━━━ Extracted records
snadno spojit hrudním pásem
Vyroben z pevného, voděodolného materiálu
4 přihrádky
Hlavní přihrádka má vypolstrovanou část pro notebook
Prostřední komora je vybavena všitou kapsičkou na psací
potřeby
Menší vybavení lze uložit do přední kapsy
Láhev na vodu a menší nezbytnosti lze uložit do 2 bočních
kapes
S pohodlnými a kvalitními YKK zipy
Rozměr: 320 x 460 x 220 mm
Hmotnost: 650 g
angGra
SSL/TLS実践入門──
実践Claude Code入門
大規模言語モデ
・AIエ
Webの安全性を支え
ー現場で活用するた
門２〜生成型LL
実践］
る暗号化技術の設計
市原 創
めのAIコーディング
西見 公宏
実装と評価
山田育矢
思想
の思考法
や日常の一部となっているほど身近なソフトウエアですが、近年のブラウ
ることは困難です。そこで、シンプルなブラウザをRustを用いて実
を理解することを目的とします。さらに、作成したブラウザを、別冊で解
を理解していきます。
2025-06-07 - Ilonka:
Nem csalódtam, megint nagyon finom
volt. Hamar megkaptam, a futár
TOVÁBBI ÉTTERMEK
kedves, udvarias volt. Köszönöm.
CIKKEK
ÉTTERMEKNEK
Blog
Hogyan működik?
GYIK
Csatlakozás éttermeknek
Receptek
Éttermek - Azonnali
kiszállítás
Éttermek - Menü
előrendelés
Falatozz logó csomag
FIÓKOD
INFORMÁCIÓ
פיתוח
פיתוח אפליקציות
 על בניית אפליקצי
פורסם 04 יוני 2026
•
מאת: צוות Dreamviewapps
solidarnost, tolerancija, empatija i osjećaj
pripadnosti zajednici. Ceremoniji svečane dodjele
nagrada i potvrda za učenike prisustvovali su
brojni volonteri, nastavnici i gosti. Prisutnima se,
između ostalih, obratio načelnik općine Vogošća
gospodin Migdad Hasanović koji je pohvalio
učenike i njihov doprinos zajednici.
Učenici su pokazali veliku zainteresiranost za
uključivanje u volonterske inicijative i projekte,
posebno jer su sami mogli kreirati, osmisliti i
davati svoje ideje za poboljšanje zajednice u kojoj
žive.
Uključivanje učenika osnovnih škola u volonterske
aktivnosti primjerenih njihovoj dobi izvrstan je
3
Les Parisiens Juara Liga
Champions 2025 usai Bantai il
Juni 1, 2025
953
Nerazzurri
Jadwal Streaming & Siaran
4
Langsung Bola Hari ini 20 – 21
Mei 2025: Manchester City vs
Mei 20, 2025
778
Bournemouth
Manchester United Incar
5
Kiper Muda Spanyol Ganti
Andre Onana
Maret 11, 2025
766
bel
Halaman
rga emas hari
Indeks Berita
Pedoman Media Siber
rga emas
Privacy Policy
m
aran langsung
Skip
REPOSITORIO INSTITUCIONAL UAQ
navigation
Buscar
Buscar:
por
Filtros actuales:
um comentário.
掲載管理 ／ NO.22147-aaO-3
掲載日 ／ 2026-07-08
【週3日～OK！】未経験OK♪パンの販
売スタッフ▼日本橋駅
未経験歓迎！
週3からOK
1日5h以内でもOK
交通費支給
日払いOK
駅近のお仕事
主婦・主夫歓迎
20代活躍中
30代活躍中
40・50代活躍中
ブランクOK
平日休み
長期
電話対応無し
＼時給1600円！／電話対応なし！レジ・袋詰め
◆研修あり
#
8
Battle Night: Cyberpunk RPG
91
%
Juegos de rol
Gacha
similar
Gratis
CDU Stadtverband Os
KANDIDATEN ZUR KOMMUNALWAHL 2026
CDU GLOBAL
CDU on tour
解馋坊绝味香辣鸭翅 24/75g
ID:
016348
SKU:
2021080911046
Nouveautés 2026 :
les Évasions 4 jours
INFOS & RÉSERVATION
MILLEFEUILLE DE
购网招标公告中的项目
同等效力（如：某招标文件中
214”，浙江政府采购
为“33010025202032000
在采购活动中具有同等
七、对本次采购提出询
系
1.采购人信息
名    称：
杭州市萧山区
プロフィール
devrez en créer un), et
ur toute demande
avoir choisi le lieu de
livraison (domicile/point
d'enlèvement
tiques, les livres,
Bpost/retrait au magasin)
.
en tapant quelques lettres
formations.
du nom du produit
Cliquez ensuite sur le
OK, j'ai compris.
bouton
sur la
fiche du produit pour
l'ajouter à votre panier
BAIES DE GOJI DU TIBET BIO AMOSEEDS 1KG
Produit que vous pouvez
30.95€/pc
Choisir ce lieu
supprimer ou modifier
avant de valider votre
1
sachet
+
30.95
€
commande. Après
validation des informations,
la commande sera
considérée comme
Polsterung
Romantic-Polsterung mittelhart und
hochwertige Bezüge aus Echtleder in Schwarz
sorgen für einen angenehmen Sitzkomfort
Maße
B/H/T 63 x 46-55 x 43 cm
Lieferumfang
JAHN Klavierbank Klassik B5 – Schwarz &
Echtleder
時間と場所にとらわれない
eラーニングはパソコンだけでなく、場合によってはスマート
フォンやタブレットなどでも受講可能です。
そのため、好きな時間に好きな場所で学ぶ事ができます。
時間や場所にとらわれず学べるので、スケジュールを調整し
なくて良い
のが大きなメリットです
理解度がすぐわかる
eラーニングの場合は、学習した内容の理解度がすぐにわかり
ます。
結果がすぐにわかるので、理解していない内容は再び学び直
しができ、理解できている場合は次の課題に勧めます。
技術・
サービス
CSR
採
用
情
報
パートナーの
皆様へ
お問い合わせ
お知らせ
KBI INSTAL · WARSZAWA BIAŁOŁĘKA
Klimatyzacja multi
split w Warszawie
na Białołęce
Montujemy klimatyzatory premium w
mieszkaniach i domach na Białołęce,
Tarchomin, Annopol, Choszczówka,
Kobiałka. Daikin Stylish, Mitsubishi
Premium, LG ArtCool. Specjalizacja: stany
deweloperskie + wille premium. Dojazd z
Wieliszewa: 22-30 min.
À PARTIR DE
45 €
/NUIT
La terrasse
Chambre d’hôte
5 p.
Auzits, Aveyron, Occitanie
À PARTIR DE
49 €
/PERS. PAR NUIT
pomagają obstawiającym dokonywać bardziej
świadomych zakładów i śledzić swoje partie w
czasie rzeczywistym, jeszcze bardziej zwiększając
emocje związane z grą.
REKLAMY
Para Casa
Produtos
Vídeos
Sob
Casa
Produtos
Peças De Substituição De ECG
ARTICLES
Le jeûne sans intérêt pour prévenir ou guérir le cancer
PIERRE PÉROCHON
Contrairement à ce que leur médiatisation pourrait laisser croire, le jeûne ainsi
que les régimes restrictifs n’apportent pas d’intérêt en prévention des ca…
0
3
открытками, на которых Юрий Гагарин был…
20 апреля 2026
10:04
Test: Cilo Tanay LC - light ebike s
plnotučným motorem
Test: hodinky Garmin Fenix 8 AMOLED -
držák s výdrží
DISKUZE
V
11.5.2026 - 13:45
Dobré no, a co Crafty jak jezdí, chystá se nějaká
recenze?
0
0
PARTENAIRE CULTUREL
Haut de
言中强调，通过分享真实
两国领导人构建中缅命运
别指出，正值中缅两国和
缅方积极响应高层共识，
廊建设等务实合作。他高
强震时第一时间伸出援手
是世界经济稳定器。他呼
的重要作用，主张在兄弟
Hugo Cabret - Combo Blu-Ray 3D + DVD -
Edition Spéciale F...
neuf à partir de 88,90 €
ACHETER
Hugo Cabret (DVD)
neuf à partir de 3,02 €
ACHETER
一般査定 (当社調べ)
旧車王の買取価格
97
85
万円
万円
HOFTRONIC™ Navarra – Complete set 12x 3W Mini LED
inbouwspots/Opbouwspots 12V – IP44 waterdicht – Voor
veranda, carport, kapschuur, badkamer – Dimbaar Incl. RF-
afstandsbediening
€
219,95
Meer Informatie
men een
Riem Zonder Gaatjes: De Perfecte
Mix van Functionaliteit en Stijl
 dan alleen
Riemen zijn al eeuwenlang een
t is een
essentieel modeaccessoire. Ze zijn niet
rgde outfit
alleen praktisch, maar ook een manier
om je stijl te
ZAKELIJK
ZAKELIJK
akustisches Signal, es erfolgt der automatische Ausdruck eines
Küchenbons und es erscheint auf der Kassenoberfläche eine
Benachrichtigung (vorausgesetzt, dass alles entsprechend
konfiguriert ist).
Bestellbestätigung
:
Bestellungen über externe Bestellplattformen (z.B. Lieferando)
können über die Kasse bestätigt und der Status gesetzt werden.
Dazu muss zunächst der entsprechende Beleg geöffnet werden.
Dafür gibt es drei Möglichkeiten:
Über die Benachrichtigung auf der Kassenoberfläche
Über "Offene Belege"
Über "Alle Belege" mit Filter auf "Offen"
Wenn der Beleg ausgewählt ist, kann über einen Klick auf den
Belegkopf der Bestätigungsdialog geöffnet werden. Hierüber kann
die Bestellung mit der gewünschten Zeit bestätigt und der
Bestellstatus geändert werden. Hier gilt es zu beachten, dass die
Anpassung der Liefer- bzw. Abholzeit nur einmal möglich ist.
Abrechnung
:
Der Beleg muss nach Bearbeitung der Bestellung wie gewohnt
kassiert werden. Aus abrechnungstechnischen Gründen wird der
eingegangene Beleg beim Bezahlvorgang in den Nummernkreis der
━━━━━━
**What the exercise asks**
Rewrite as a numbered list the lines from the start of the records through the line containing "Menší vybavení lze uložit do přední kapsy", including that line and leaving out any blank lines.

**Your response**
1. snadno spojit hrudním pásem
2. Vyroben z pevného, voděodolného materiálu
3. 4 přihrádky
4. Hlavní přihrádka má vypolstrovanou část pro notebook
5. Prostřední komora je vybavena všitou kapsičkou na psací
6. potřeby
7. Menší vybavení lze uložit do přední kapsy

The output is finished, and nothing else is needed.